*** Opening of DATASET ENTRIES ***

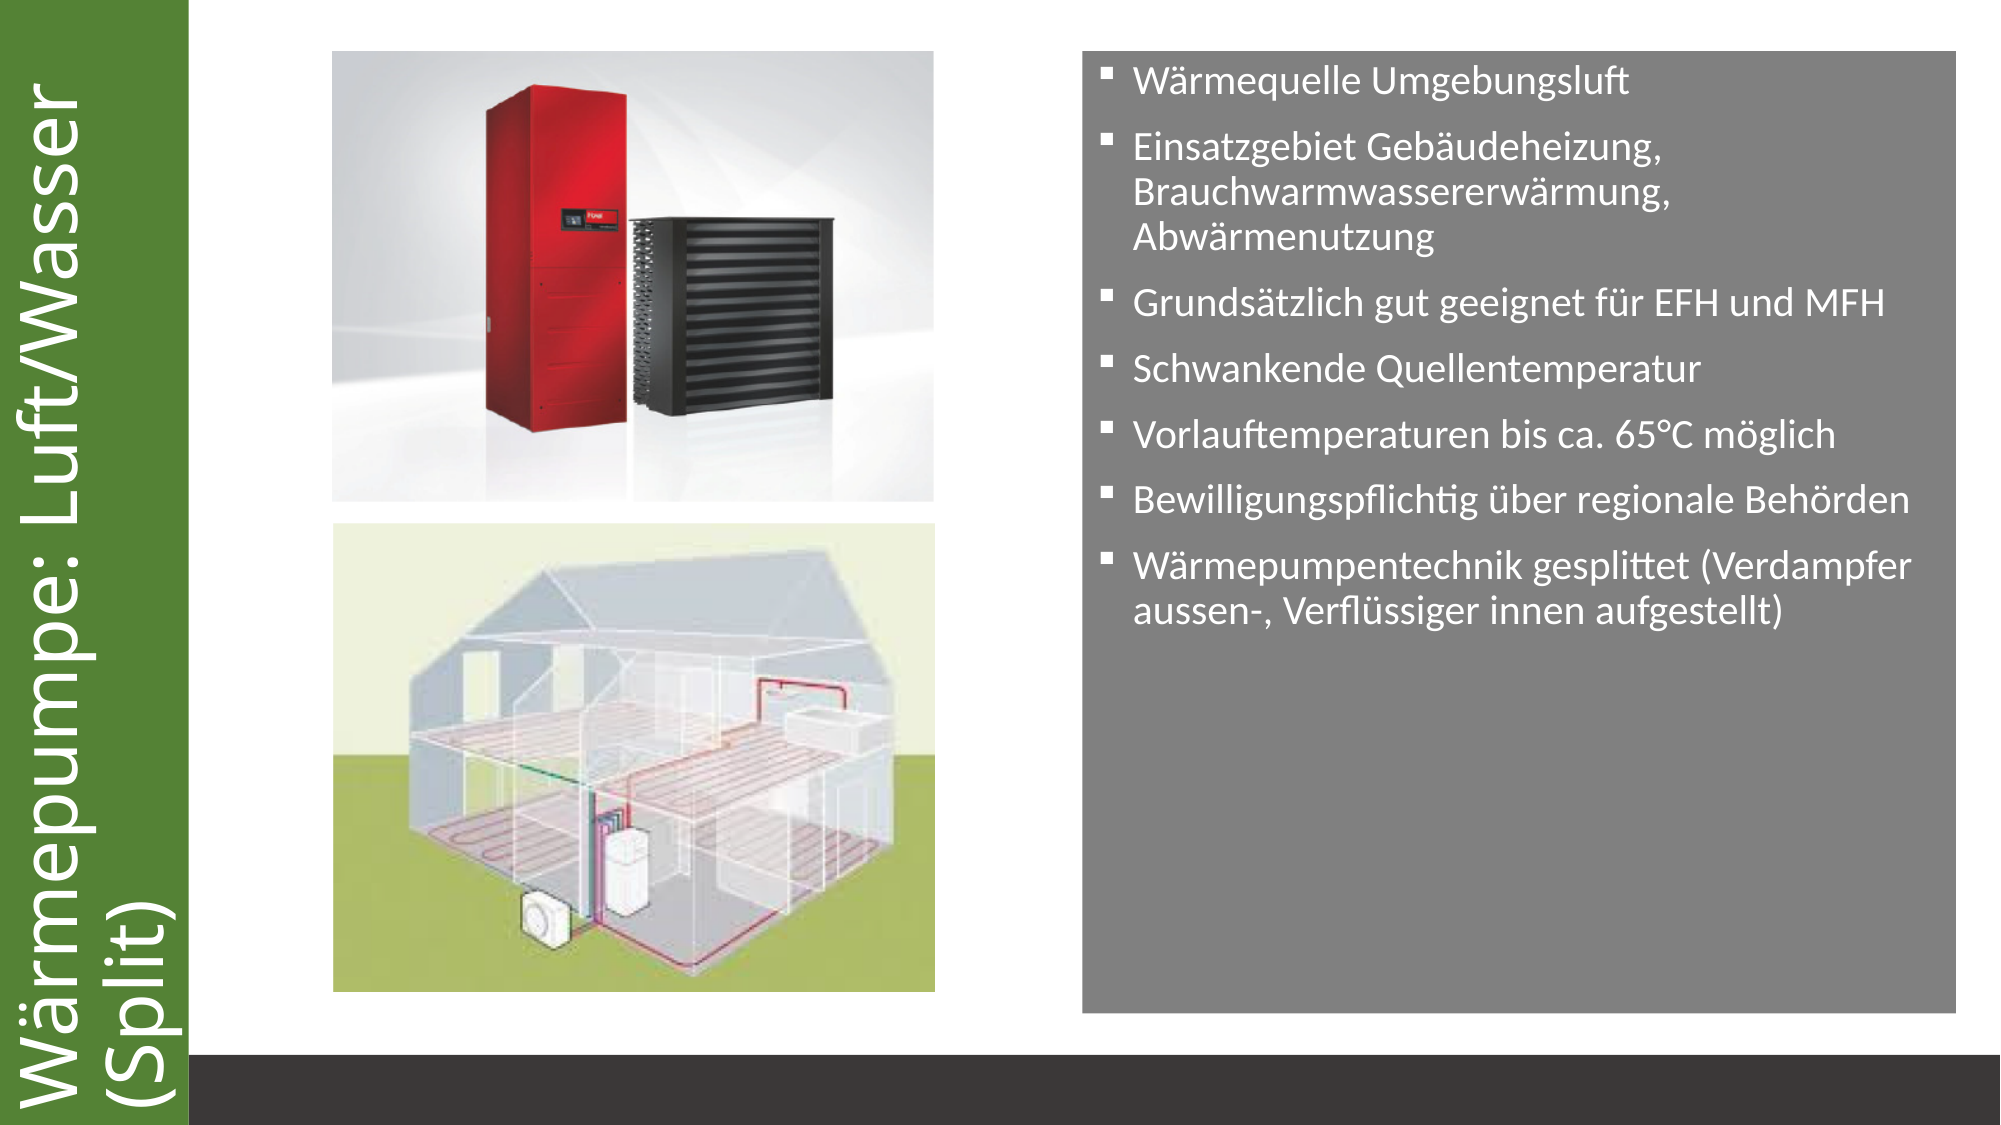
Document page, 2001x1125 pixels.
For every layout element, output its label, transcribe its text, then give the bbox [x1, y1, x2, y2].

list Wärmequelle Umgebungsluft Einsatzgebiet Gebäudeheizung, Brauchwarmwassererwärmung, Abwärmenutzung Grundsätzlich gut geeignet für EFH und MFH Schwankende Quellentemperatur Vorlauftemperaturen bis ca. 65°C möglich Bewilligungspflichtig über regionale Behörden Wärmepumpentechnik gesplittet (Verdampfer aussen-, Verflüssiger innen aufgestellt) [1082, 51, 1956, 1014]
title Wärmepumpe: Luft/Wasser (Split) [0, 0, 189, 1125]
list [332, 51, 935, 992]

*** Close of DATASET ENTRIES ***

BRIEF
Print the material precisely as given, dropping any images it holds.

SOLUTION
Document page, 2001x1125 pixels.
For every layout element, output its label, transcribe its text, then give the bbox [x1, y1, x2, y2].

list Wärmequelle Umgebungsluft Einsatzgebiet Gebäudeheizung, Brauchwarmwassererwärmung, Abwärmenutzung Grundsätzlich gut geeignet für EFH und MFH Schwankende Quellentemperatur Vorlauftemperaturen bis ca. 65°C möglich Bewilligungspflichtig über regionale Behörden Wärmepumpentechnik gesplittet (Verdampfer aussen-, Verflüssiger innen aufgestellt) [1082, 51, 1956, 1014]
title Wärmepumpe: Luft/Wasser (Split) [0, 0, 189, 1125]
list [332, 51, 935, 992]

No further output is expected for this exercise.